The structure, how our services operate and Hidde Heukel's responsibilities were fully discussed on sign-up in 2011. This was acknowledged by the signing of our Terms & Conditions (see copy enclosed).”.

2.11.

Belanghebbende heeft aangifte voor het jaar 2016 gedaan naar een belastbaar inkomen uit werk en woning van € 96.220. Dat belastbare inkomen uit werk en woning bestaat uit een belastbaar loon van € 97.565 verminderd met uitgaven voor inkomensvoorzieningen van € 1.345. Bij het belastbare loon is als naam van de werkgever ‘ [vliegtuigmaatschappij] Ltd’ ingevuld.

2.12.

De aanslag is vastgesteld naar een belastbaar inkomen uit werk en woning van € 111.207. Tevens is bij beschikking belastingrente in rekening gebracht van € 1.704.

2.13.

De inspecteur heeft de aanslag en de rentebeschikking bij uitspraak op bezwaar gehandhaafd.

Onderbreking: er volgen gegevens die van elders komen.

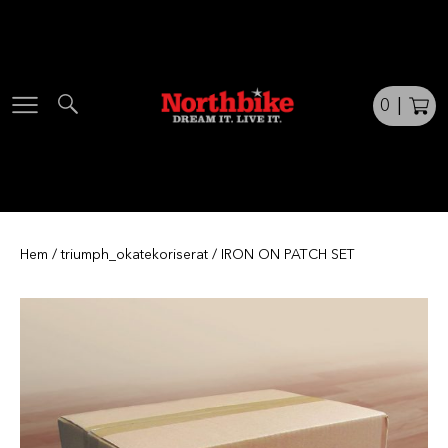
Skip
to
content
0
|
Hem
/
triumph_okatekoriserat
/ IRON ON PATCH SET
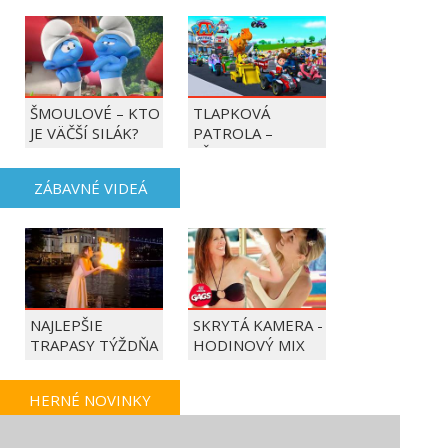
ŠMOULOVÉ – KTO
TLAPKOVÁ
JE VÄČŠÍ SILÁK?
PATROLA –
VŠETKY LABKY DO
AKCIE!
ZÁBAVNÉ VIDEÁ
NAJLEPŠIE
SKRYTÁ KAMERA -
TRAPASY TÝŽDŇA
HODINOVÝ MIX
HERNÉ NOVINKY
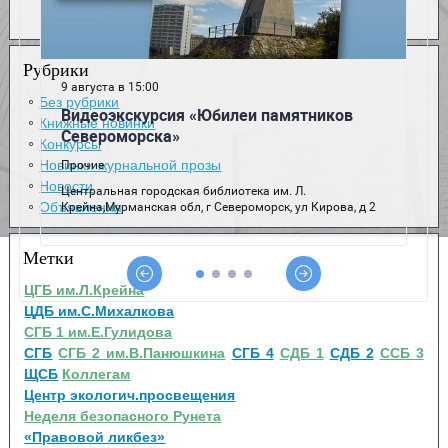
Рубрики
Без рубрики
Книжные новинки
Конкурсы
Новинки журнальной прозы
Новости
Объявления
Метки
ЦГБ им.Л.Крейна
ЦДБ им.С.Михалкова
СГБ 1 им.Е.Гулидова
СГБ
СГБ 2 им.В.Панюшкина
СГБ 4
СДБ 1
СДБ 2
ССБ 3
ЩСБ
Коллегам
Центр экологич.просвещения
Неделя безопасного Рунета
«Правовой ликбез»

3 Geschil en conclusies van partijen

3.1.

Het geschil betreft het antwoord op de vraag of het belastbare loon, en daarmee het belastbare inkomen uit werk en woning, tot een te hoog bedrag is vastgesteld.

3.2.

Belanghebbende concludeert tot een aanslag naar een belastbaar loon, en daarmee een belastbaar inkomen uit werk en woning, van € 95.338.1 De inspecteur concludeert tot bevestiging van de uitspraak van de rechtbank.

3.3.

Tussen partijen is niet in geschil dat de inkomsten die verband houden met belanghebbendes werkzaamheden als piloot als loon uit dienstbetrekking moeten worden aangemerkt.

3.4.

Partijen zijn ter zitting van het hof overeengekomen dat de ‘Expenses’ tot een bedrag van € 17.000 als noodzakelijke zakelijke uitgaven kunnen worden beschouwd, als kosten die verband houden met belanghebbendes werkzaamheden als piloot.